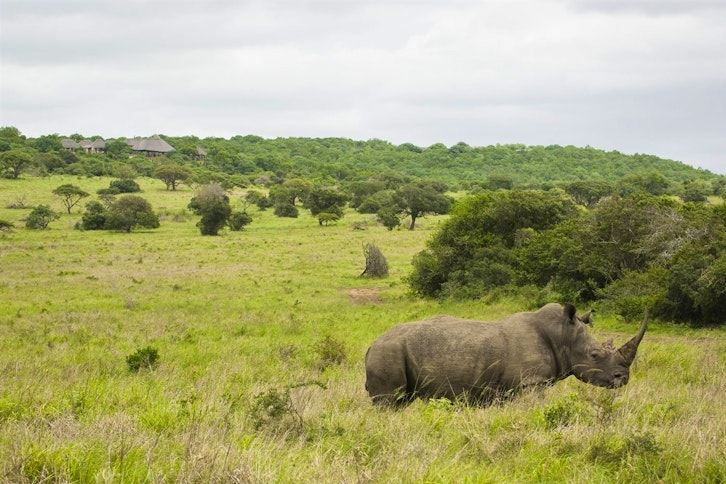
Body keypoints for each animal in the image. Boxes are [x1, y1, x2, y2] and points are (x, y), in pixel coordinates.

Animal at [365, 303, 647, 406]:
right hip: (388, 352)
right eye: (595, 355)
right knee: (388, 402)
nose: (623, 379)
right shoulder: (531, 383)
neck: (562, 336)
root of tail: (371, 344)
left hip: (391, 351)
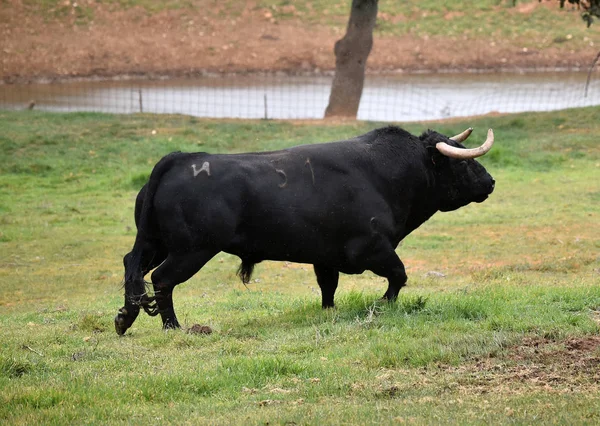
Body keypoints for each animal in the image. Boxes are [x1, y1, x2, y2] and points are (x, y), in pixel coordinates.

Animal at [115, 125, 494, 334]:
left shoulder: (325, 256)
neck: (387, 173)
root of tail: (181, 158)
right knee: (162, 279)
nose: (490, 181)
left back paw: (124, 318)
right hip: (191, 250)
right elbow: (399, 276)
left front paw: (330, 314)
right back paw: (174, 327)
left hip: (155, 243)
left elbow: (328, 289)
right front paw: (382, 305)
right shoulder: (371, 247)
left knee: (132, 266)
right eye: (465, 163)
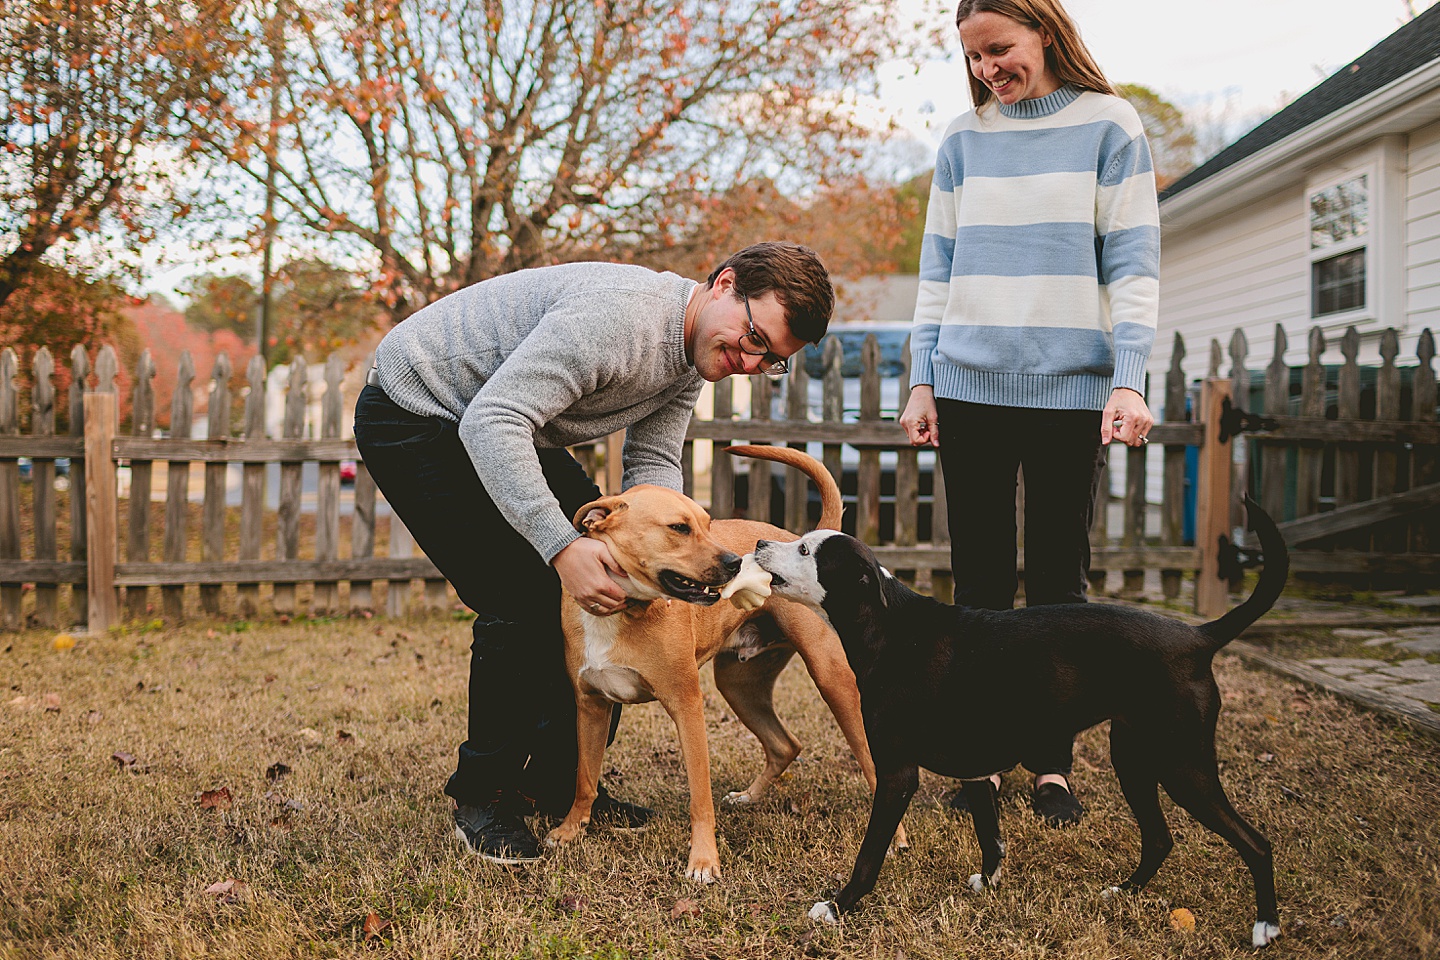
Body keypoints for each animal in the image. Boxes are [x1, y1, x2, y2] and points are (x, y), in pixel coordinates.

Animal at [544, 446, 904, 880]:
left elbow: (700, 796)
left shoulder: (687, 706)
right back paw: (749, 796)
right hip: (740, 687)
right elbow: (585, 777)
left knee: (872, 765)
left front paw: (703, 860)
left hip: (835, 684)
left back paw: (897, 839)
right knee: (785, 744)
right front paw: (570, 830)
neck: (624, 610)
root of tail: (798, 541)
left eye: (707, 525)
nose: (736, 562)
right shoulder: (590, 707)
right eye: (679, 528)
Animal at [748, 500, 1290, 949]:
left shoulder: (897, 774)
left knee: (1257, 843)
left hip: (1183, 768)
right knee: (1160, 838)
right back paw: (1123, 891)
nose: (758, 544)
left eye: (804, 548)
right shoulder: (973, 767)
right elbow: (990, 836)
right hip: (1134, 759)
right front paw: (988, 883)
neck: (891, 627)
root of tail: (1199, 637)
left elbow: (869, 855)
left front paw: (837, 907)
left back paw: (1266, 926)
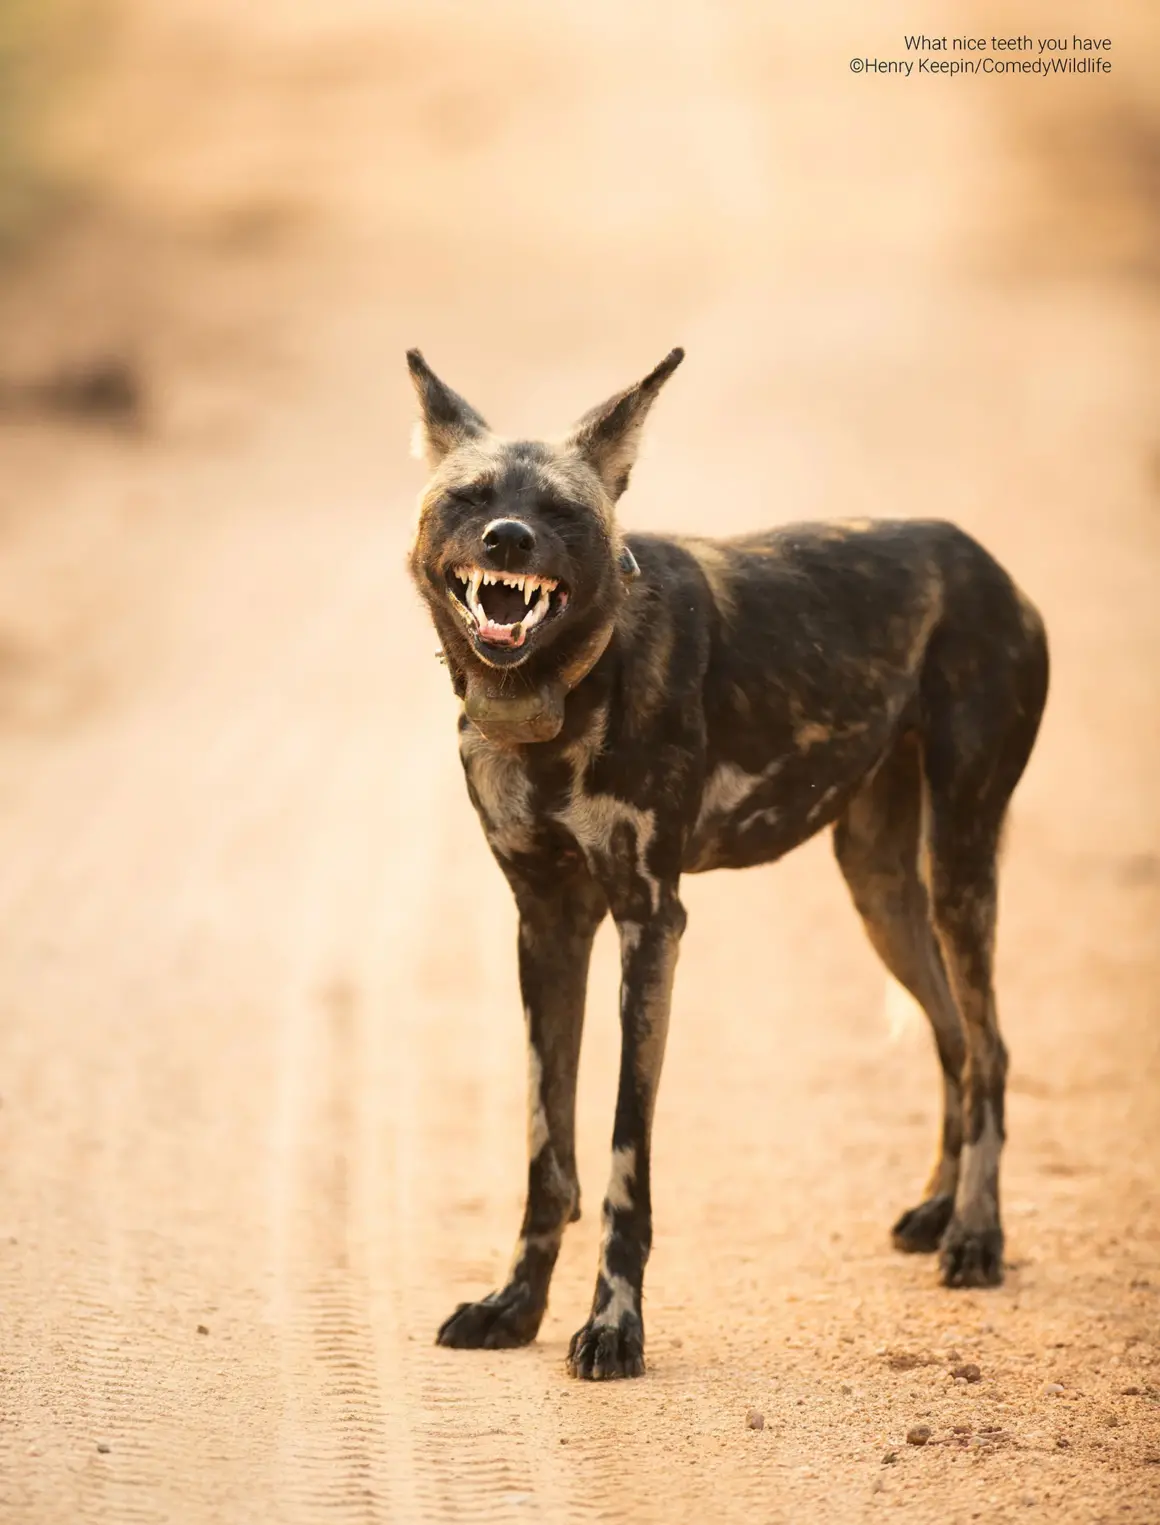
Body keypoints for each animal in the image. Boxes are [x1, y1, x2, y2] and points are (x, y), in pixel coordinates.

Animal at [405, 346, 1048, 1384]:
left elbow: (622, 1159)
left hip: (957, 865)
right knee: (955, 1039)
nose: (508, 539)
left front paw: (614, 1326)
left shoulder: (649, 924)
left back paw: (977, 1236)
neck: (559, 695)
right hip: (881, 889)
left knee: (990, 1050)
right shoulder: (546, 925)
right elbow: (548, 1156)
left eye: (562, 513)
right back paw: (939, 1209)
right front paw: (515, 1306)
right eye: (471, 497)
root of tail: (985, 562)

WHAT YOU NEED TO DO:
Copy word for word every line from the start of the material through the line holding "right shoulder: (371, 247)". The pictures are not part of the copy.

EXERCISE ANSWER:
Body keypoints for each animal in the image. Boxes are [x1, y1, x2, y2] and points are (x, y), in pixel coordinates.

Animal at [365, 303, 647, 406]:
right hip: (388, 352)
right eye: (595, 355)
right knee: (388, 402)
nose: (623, 379)
right shoulder: (531, 383)
neck: (562, 336)
root of tail: (371, 344)
left hip: (391, 351)
Body keypoints for each animal in the image. Boxes are [x1, y1, x2, y2] and points are (x, y), in pixel coordinates.

Animal at [115, 125, 494, 334]:
left shoulder: (325, 256)
neck: (387, 173)
root of tail: (181, 158)
right knee: (162, 279)
nose: (490, 181)
left back paw: (124, 318)
right hip: (191, 250)
right elbow: (399, 276)
left front paw: (330, 314)
right back paw: (174, 327)
left hip: (155, 243)
left elbow: (328, 289)
right front paw: (382, 305)
right shoulder: (371, 247)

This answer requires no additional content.